__EXERCISE SET__:
• A. Answer these questions from the text on GM technology and hunger:
(i) What amount do India's buffer stocks cross?
(ii) When does the text say hunger will go?
(iii) What does prolonged consumption of Lathyrus sativus (khesari dal) lead to?
• B. Write a continuation of the text on GM technology and hunger, starting after its last line.

__TEXT FOR ANALYSIS__:
Wednesday, July 21, 1999


Suman Sahai

The argument put forth by the corporations marketing GM technology is that it will end world hunger ! That is simply not true! Whereas it is true that GM technology theoretically has the potential to increase food production and improve the nutritional quality of food , it is not being used by its dominant practitioners, the private corporations to produce either more or better food . It also needs to be pointed out that producing more food is not going to solve the problem of hunger. As our buffer stocks in India cross 40 million tons, we continue to have pockets of extreme poverty and hunger. Hunger will go only when the poor have money to buy food. Raising food production will therefore have to go hand in hand with increasing incomes of the poor.

Even as the Life Science corporations that control GM research , project themselves as those who will slay the demons of hunger, their focus is on commercial agriculture, not food. Their research is not targeted towards the needs of small farmers. It is aimed at herbicide tolerant varieties of soybean; Bt cotton , Bt corn (for animal feed and sugar syrup ) and the flavr savr tomato. The opponents of GM technology legitimately ask why there are no research investments in crops relevant to the poor, like legumes and pulses, sorghum, millets, cassava and yam? Why is there research on tobacco but not on Lathyrus sativus (khesari dal), the prolonged consumption of which leads to a wasting of the limbs. Why is the corporate sector not doing any work on drought resistance and salinity tolerance ?.

Control of GM technology.

__Dataset entries__:
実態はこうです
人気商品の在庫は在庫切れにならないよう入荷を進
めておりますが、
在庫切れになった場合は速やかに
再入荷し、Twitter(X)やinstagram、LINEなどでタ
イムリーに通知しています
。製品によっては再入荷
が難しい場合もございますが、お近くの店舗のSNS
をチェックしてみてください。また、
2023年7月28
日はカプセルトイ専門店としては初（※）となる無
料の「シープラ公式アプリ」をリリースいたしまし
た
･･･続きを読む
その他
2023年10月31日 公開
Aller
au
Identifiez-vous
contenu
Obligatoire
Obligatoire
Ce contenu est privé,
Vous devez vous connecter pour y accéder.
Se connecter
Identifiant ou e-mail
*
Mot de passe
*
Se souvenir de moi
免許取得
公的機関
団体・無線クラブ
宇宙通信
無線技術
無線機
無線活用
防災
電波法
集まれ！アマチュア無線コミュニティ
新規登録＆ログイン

==

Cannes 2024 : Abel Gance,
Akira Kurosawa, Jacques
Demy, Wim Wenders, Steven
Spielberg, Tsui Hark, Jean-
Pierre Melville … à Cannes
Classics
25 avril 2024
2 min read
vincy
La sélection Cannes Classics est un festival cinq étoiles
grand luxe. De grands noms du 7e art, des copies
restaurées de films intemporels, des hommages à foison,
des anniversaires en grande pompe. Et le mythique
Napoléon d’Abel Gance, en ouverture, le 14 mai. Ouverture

---

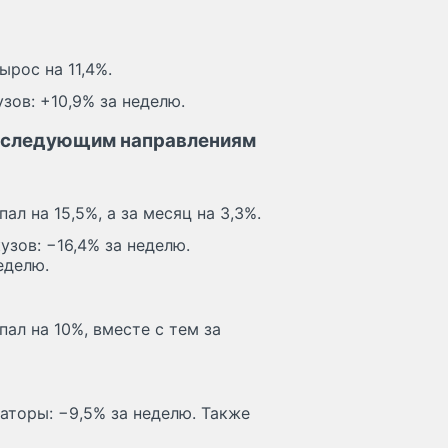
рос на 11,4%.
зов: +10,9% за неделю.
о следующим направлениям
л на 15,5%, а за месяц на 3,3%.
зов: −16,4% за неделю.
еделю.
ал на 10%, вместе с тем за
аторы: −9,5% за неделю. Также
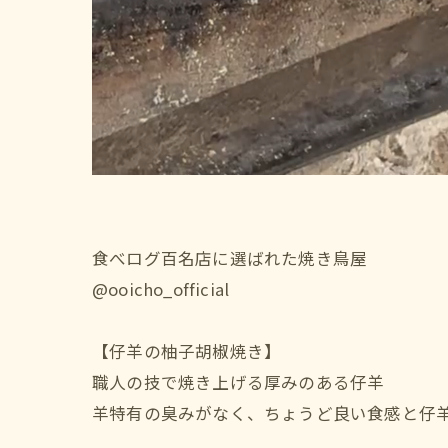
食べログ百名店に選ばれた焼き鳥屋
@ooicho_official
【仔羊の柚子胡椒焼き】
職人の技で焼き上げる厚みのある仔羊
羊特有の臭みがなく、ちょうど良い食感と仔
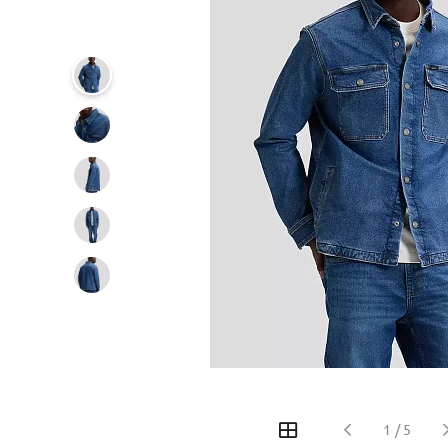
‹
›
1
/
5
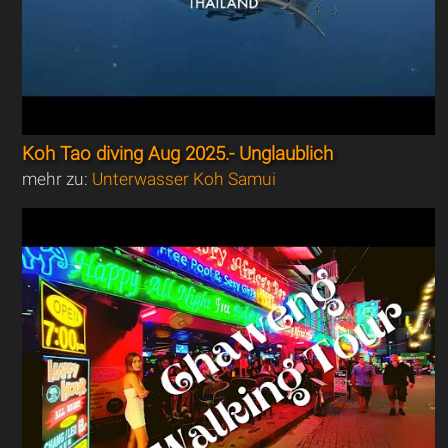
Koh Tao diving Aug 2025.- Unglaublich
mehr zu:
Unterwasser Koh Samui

__SET OF ANSWERS__:
• A.
(i) 40 million tons
(ii) Only when the poor have money to buy food
(iii) A wasting of the limbs

• B.
There are serious reservations about the secrecy in the way that GM technology is practiced. It is necessary to create open and transparent systems so that information about GM technology is available to people. The debate on the risks and benefits should be publicly conducted. Reasonable data should be accessible to the public that wants to satisfy itself about the safety or desirability of a particular crop. Independent experts must conduct Field trails of GM crops. At the moment the trend is in -house testing so that the agencies interested in releasing a particular variety, conduct their own trials. This is not credible.

Broad patents and other monopolistic IPR regimes and finally the 'Terminator' technology have caused a public outcry against corporate greed. The use of sterile seed technologies as an instrument of control must be banned. IPRs should be limited to Plant Breeder's Rights and special exemptions from IPRs should be provided for the really poor farmers

Safety issues

GM crops have raised fears about human health, environmental safety and impact on sustainable food production by increasing genetic erosion in the field.

Human health concerns centre around the use of antibiotic markers which are now being phased out. In Europe clearance to GM crops is not given if they contain antibiotic markers. The second health concern is about the likely allergenicity and toxicity of novel foods containing foreign genes.

Environmental concerns are primarily about genetic pollution by foreign genes being transferred along with pollen. We know that this kind of gene transfer happens but we don't yet know its impact. Where the impact will be decidedly negative is in centres of genetic diversity of crop plants. Regions that are centres of origin of particular crop plants must be treated with the utmost caution, perhaps even be out of bounds for GM crops.

We need a lot more data about pollen transfer, and horizontal gene transfer in crops relevant for developing countries. So far pollen and gene transfer studies have been conducted essentially on species and relatives of European crops, under European and American conditions. Most of the genetic diversity is located in developing countries so very great caution will have to be exercised before putting GM crops in the field, in order to prevent accidents leading to genetic pollution.

Should GM technology be a priority for India ?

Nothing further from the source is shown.